◆ **Task description**: Output each record below exactly. No images go in the copy.

◆ **Available data**:
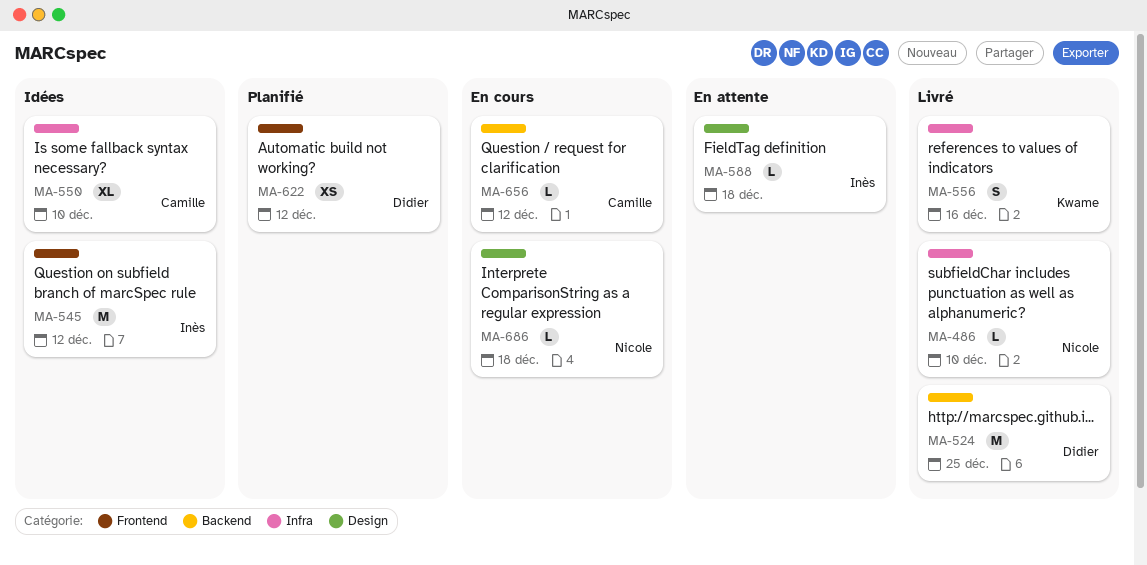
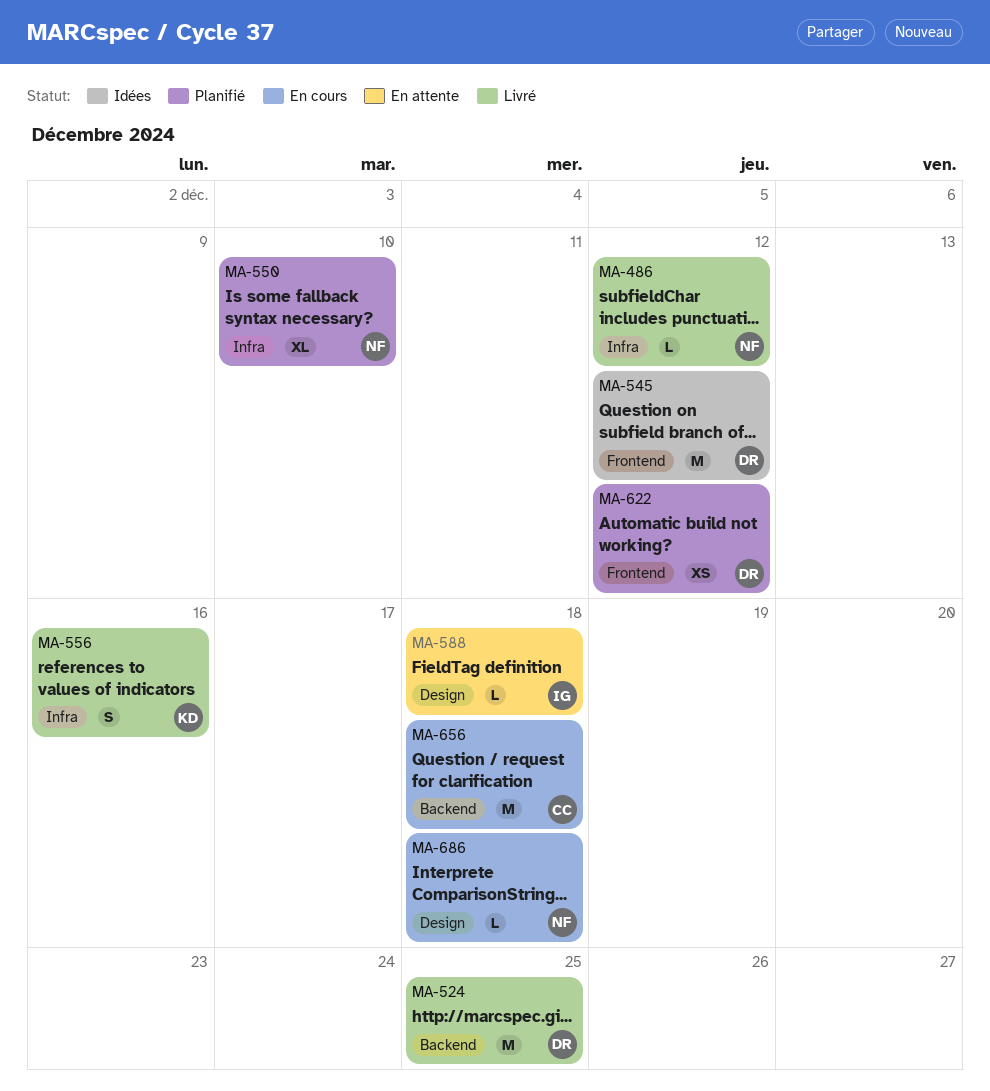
MA-486, due: Dec 10 -> Dec 12
MA-545, owner: Inès -> Didier
MA-550, status: Idées -> Planifié
MA-550, owner: Camille -> Nicole
MA-656, estimate: L -> M
MA-656, due: Dec 12 -> Dec 18

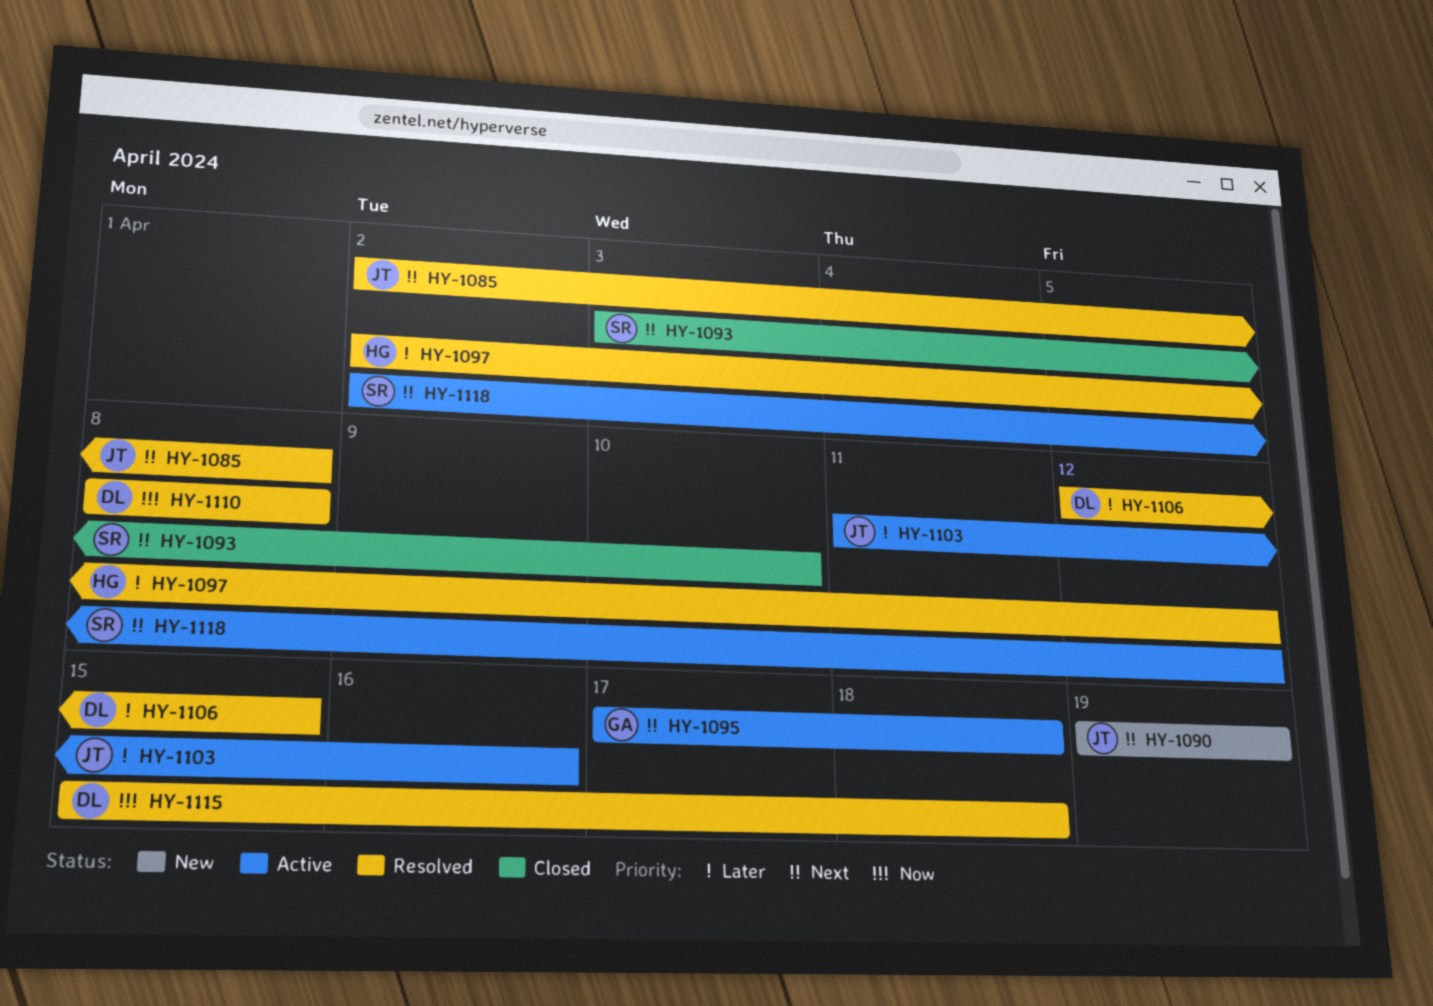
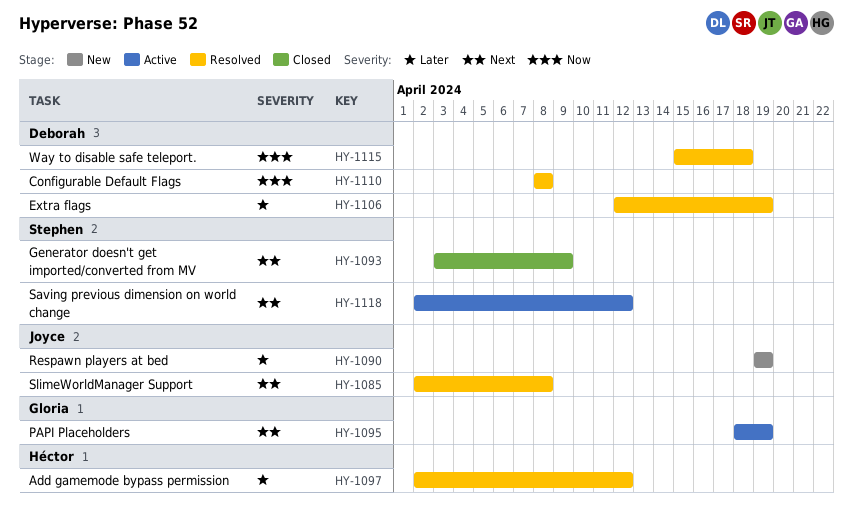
HY-1090, priority: Next -> Later
HY-1093, due: Apr 10 -> Apr 9
HY-1095, start: Apr 17 -> Apr 18
HY-1095, due: Apr 18 -> Apr 19
HY-1103: present -> none
HY-1106, due: Apr 15 -> Apr 19

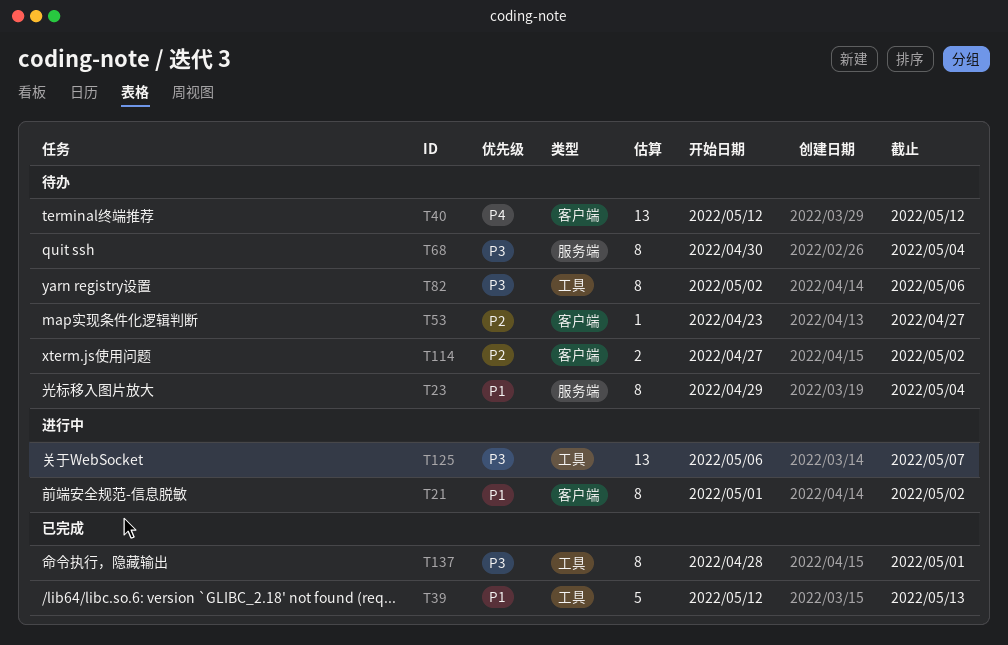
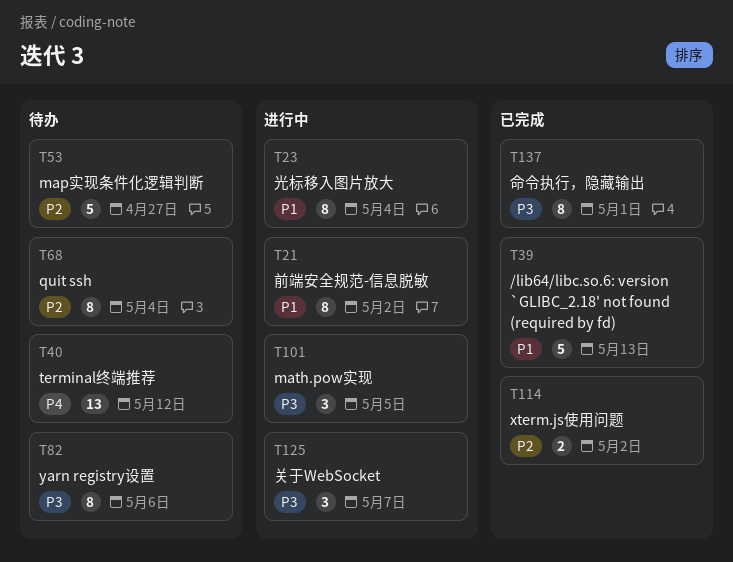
T23, status: 待办 -> 进行中
T53, estimate: 1 -> 5
T68, priority: P3 -> P2
T101: none -> present
T114, status: 待办 -> 已完成
T125, estimate: 13 -> 3

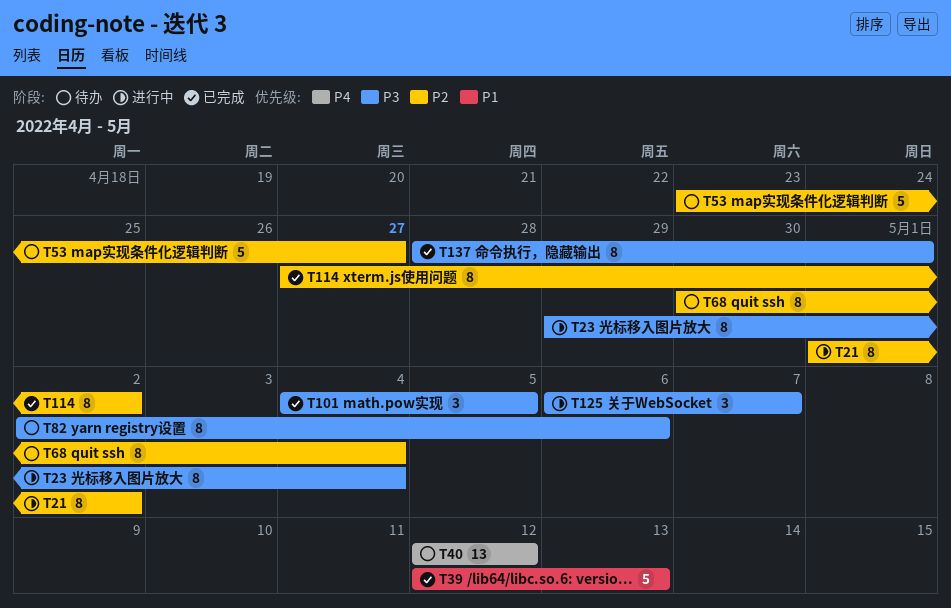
T21, priority: P1 -> P2
T23, priority: P1 -> P3
T101, status: 进行中 -> 已完成
T114, estimate: 2 -> 8

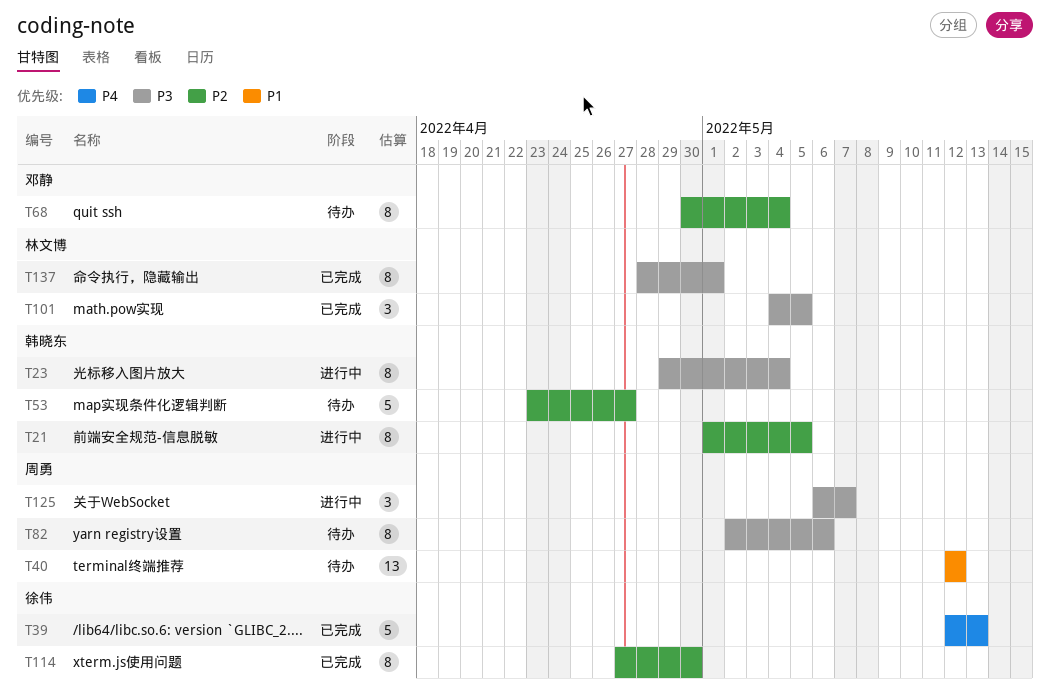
T21, due: May 2 -> May 5
T39, priority: P1 -> P4
T40, priority: P4 -> P1
T114, due: May 2 -> Apr 30

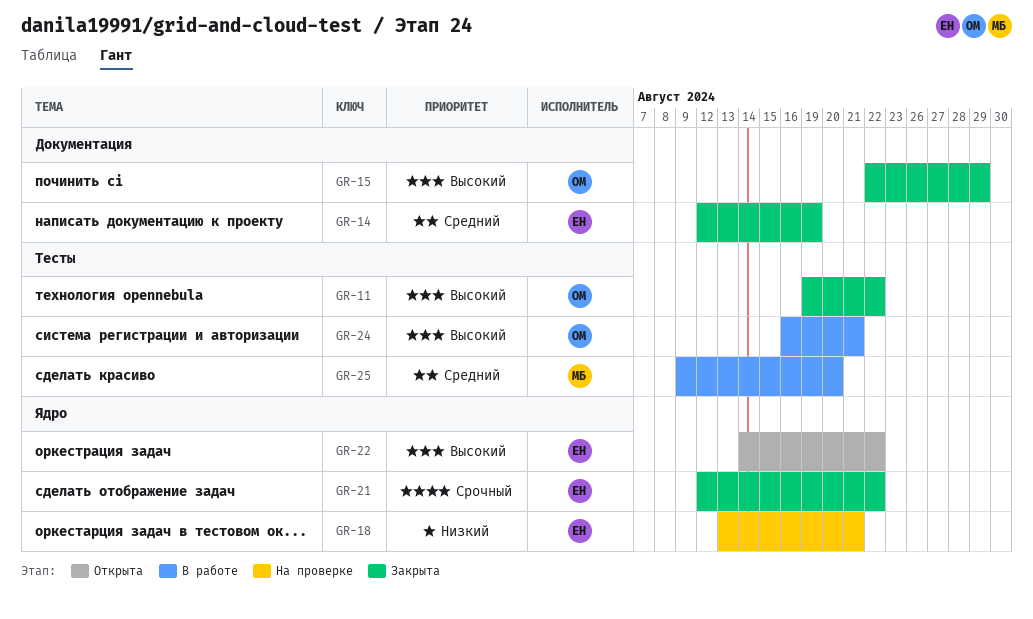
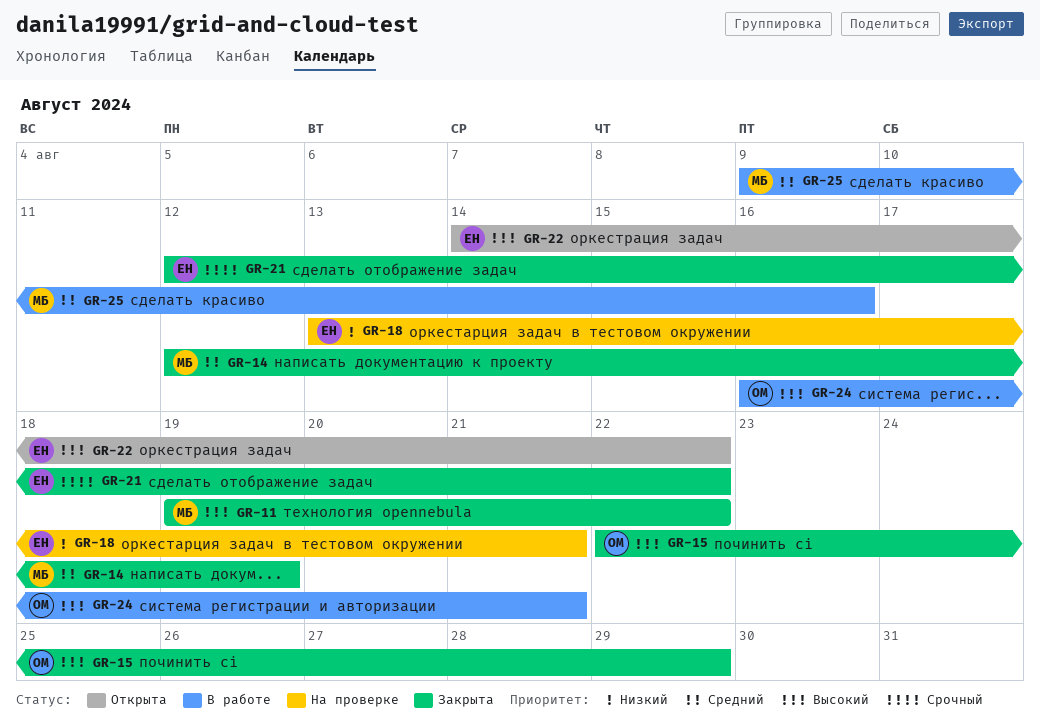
GR-11, owner: ОМ -> МБ
GR-14, owner: ЕН -> МБ
GR-25, due: Aug 20 -> Aug 16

◆ **Written solution**:
MA-486, due: Dec 10 -> Dec 12
MA-545, owner: Inès -> Didier
MA-550, status: Idées -> Planifié
MA-550, owner: Camille -> Nicole
MA-656, estimate: L -> M
MA-656, due: Dec 12 -> Dec 18

HY-1090, priority: Next -> Later
HY-1093, due: Apr 10 -> Apr 9
HY-1095, start: Apr 17 -> Apr 18
HY-1095, due: Apr 18 -> Apr 19
HY-1103: present -> none
HY-1106, due: Apr 15 -> Apr 19

T23, status: 待办 -> 进行中
T53, estimate: 1 -> 5
T68, priority: P3 -> P2
T101: none -> present
T114, status: 待办 -> 已完成
T125, estimate: 13 -> 3

T21, priority: P1 -> P2
T23, priority: P1 -> P3
T101, status: 进行中 -> 已完成
T114, estimate: 2 -> 8

T21, due: May 2 -> May 5
T39, priority: P1 -> P4
T40, priority: P4 -> P1
T114, due: May 2 -> Apr 30

GR-11, owner: ОМ -> МБ
GR-14, owner: ЕН -> МБ
GR-25, due: Aug 20 -> Aug 16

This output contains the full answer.